Но ты меня перебила. Я начал рассказывать… Ах, ну да! Я пригласил ее к себе. Не помню как, в какой форме это выразил и что она мне ответила. Во всяком случае, как-то, видимо, выразил, она согласилась.
Мы сидели у меня и пили вино. Всю ночь. Нина… Нинель рассказала, что они с племянником приехали в Москву год назад (даже в этом меня обманула, но откуда же мне знать?), что родителей у мальчика нет, погибли, когда ему было десять лет, и она заменила ему мать, что Сережа (и в имени обманула) очень талантливый мальчик, поэт, в семнадцать лет у него уже вышло три сборника стихов (вранье, вранье, но не знал я и предположить не мог, что вранье), что привезла она его поступать.
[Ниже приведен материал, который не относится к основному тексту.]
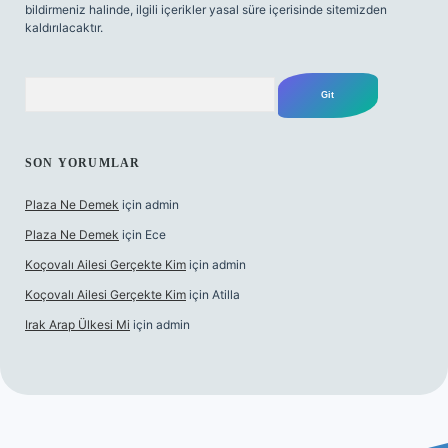
bildirmeniz halinde, ilgili içerikler yasal süre içerisinde sitemizden
kaldırılacaktır.
Arama
SON YORUMLAR
Plaza Ne Demek
için
admin
Plaza Ne Demek
için
Ece
Koçovalı Ailesi Gerçekte Kim
için
admin
Koçovalı Ailesi Gerçekte Kim
için
Atilla
Irak Arap Ülkesi Mi
için
admin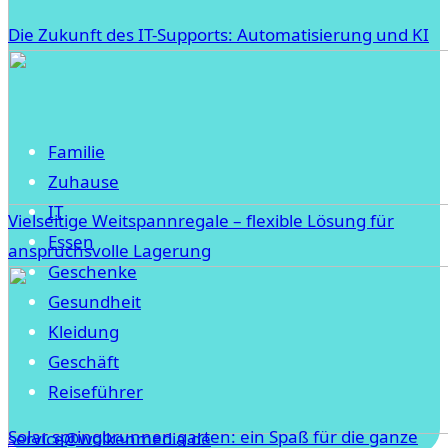
Die Zukunft des IT-Supports: Automatisierung und KI
Familie
Zuhause
IT
Vielseitige Weitspannregale – flexible Lösung für
Essen
anspruchsvolle Lagerung
Geschenke
Gesundheit
Kleidung
Geschäft
Reiseführer
Solar springbrunnen garten: ein Spaß für die ganze
service@wolkenmedia.de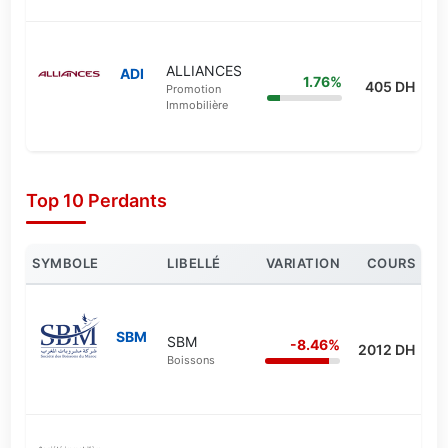
ALLIANCES
ADI
1.76%
405 DH
Promotion
Immobilière
Top 10 Perdants
SYMBOLE
LIBELLÉ
VARIATION
COURS
SBM
SBM
-8.46%
2012 DH
Boissons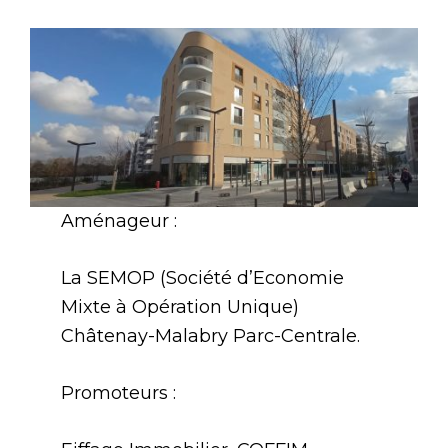
Aménageur :
La SEMOP (Société d’Economie
Mixte à Opération Unique)
Châtenay-Malabry Parc-Centrale.
Promoteurs :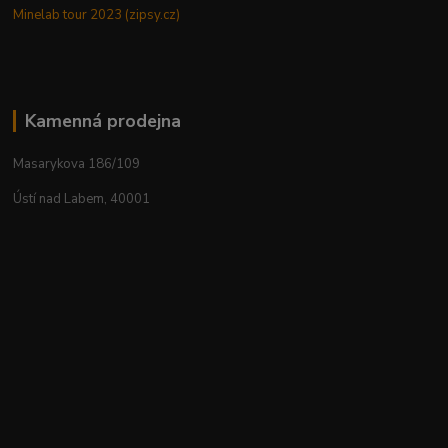
Minelab tour 2023 (zipsy.cz)
Kamenná prodejna
Masarykova 186/109
Ústí nad Labem, 40001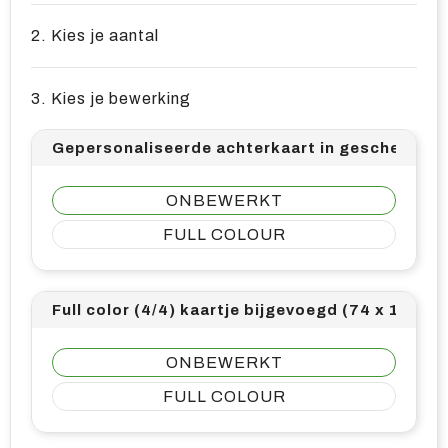
2. Kies je aantal
3. Kies je bewerking
Gepersonaliseerde achterkaart in geschenkverp
ONBEWERKT
FULL COLOUR
Full color (4/4) kaartje bijgevoegd (74 x 105)
ONBEWERKT
FULL COLOUR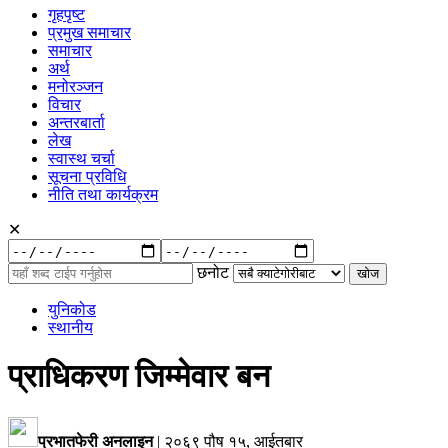
गृहपृष्ट
प्रमुख समाचार
समाचार
अर्थ
मनोरञ्जन
विचार
अन्तरबार्ता
लेख
स्वास्थ चर्चा
सूचना प्रविधि
नीति तथा कार्यक्रम
✕
रुची
अनुसार:
छनोट
युनिकोड
स्थानीय
प्राधिकरण जिम्मेवार बन
प्रभातफेरी अनलाइन
|
२०६९ पौष १५, आईतबार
Он прошел творческий конкурс и уже готовился к экзаменам, но вдруг… Это место в ее рассказе было туманно и расплывчато: какие-то люди отобрали у них документы и заставили на себя работать. Они не знали, в чем именно заключается работа, и согласились – делать-то все равно было нечего. А когда поняли, им конкретно объяснили: назад ходу нет. Эта организация – нечто вроде киллерской «фирмы», живыми их не оставят. А теперь им снова поручили убить человека.
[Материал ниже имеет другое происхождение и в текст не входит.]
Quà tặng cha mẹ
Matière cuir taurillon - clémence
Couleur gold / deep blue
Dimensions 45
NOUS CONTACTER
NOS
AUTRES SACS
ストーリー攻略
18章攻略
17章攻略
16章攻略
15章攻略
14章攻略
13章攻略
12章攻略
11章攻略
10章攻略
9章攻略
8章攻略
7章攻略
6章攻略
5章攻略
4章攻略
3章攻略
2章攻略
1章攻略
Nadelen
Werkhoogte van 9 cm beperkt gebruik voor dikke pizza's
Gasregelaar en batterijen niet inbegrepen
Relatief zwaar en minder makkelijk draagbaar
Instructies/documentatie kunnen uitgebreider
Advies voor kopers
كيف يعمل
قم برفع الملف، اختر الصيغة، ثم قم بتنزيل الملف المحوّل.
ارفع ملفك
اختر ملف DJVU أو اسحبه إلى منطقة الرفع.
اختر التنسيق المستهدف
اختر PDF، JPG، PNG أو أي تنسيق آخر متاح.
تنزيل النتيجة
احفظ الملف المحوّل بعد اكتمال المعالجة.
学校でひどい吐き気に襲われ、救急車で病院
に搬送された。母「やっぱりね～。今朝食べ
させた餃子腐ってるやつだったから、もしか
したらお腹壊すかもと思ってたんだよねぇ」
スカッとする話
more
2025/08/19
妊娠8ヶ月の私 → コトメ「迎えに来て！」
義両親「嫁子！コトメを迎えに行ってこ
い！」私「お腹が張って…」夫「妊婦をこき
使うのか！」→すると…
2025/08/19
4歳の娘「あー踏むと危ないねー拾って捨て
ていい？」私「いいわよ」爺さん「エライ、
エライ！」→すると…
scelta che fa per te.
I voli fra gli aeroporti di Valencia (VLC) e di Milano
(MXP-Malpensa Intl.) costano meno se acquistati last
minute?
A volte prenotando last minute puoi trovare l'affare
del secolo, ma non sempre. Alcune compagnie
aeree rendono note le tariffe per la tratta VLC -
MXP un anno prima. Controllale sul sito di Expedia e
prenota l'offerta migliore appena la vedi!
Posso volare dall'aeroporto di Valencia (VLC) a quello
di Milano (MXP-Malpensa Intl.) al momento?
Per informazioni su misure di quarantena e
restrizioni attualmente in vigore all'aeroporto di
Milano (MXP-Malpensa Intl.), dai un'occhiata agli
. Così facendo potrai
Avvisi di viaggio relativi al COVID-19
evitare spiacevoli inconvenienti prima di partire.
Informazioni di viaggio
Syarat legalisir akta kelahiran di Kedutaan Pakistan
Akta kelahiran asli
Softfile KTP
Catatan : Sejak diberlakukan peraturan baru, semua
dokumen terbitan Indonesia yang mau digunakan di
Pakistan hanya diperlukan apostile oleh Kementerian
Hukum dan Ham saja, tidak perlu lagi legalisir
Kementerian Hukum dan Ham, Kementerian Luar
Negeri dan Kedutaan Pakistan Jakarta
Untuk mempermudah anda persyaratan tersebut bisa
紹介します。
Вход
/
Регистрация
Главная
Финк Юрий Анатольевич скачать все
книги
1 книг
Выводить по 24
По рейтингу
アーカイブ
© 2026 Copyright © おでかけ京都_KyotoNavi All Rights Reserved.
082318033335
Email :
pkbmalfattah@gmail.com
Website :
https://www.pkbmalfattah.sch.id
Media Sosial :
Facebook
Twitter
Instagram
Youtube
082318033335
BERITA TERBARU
Нина достала из кармана фотографию и протянула мне.
Я не мог в это поверить. Долго, в каком-то отупении, смотрел на снимок и не мог поверить. Их новый клиент – человек на фотографии – это был я. Да, да, им заказали меня. А когда наконец поверил, сразу понял, кто меня заказал. Братец Пашенька, вот кто. И тогда я поклялся самому себе, что убью его, рано или поздно.
Нине про брата я ничего не рассказал. Ни тогда, ни потом. Да она и до сих пор бы не знала, что у меня есть брат, если бы не вышла одна хохма. Случайно. А может, и не случайно. Я так и не смог пока выяснить.
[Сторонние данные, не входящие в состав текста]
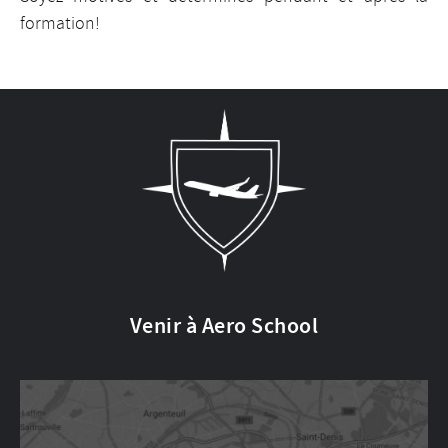
formation!
Venir à Aero School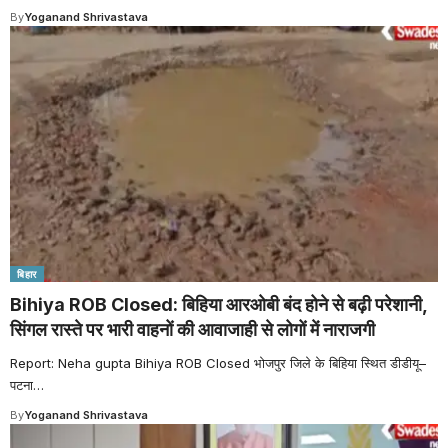
By
Yoganand Shrivastava
बिहार
Bihiya ROB Closed: बिहिया आरओबी बंद होने से बढ़ी परेशानी,
सिंगल रास्ते पर भारी वाहनों की आवाजाही से लोगों में नाराजगी
Report: Neha gupta Bihiya ROB Closed भोजपुर जिले के बिहिया स्थित डीडीयू–
पटना
…
By
Yoganand Shrivastava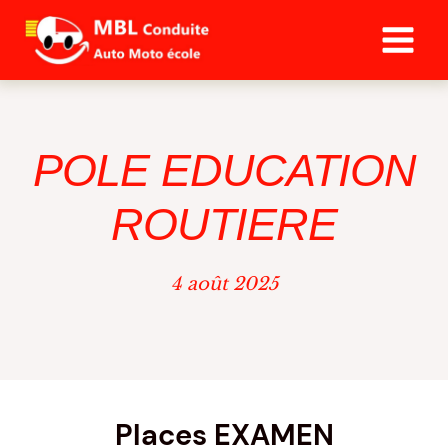
Aller
au
contenu
POLE EDUCATION
ROUTIERE
4 août 2025
Places EXAMEN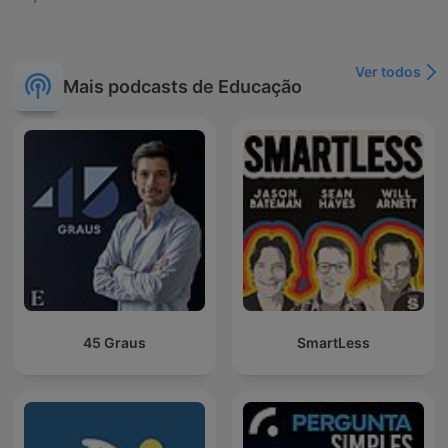
Ver todos
Mais podcasts de Educação
45 Graus
SmartLess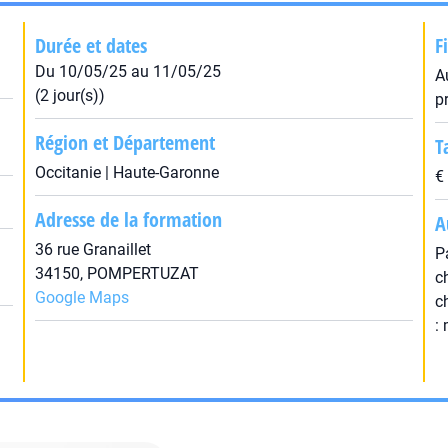
Durée et dates
F
Du 10/05/25 au 11/05/25
A
(2 jour(s))
p
Région et Département
T
Occitanie | Haute-Garonne
€
Adresse de la formation
A
36 rue Granaillet
P
34150, POMPERTUZAT
c
Google Maps
c
:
В общем, мы уехали из Москвы, сюда, в этот город. Попросту сбежали. О Пашке я больше не слышал. Глупо, наверное, было возвращаться сюда, он мог меня разыскать. И убить – он, конечно, не мог не понять, что со мной вышел прокол и я теперь все про его «фирму» знаю. Но как-то обошлось.
Компьютерами я больше не занимался, вообще изменил направление. Но и в новой сфере раскрутился быстро. Единственное, в чем мне в жизни везло, – это бизнес. А Нинель… С самого начала наши отношения строились на деловой основе: она спасла меня, и я был обязан ей жизнью, я спас ее и Сережу, и они были обязаны мне жизнью и благополучием. Мы были друг другу благодарны и старались сосуществовать в мире и согласии. Во всяком случае, я так думал и так жил. Я ведь не знал, как все было на самом деле. О любви, конечно же, и речи не шло ни с той, ни с другой стороны, но…
А потом я встретил тебя, Катенька. И… вся моя жизнь изменилась. Ты мое счастье, мой свет. Ты и представить себе не можешь, как я тебя люблю. Ты самое дорогое, что у меня есть. Все, что было до этого, и жизнью-то назвать нельзя, так, какое-то бледненькое существование. С каким удовольствием я бы просто взял и все прошлое вычеркнул. Но я не мог, не имел права так поступить. Обязательства… да и ты была не свободна.
– Я? А что я? Я нашла в себе силы и ушла от Вадима.
– Но он продолжал тебя преследовать, и еще неизвестно, чем в конце концов все могло закончиться. Твой муж изо всех сил пытался тебя вернуть – может быть, и сумел бы. Или повесился бы с горя, а ты не смогла бы себе простить и ушла бы от меня. Во всяком случае, он мешал, очень мешал. А я не мог, не хотел тебя потерять.
– И потому ты надумал его подставить?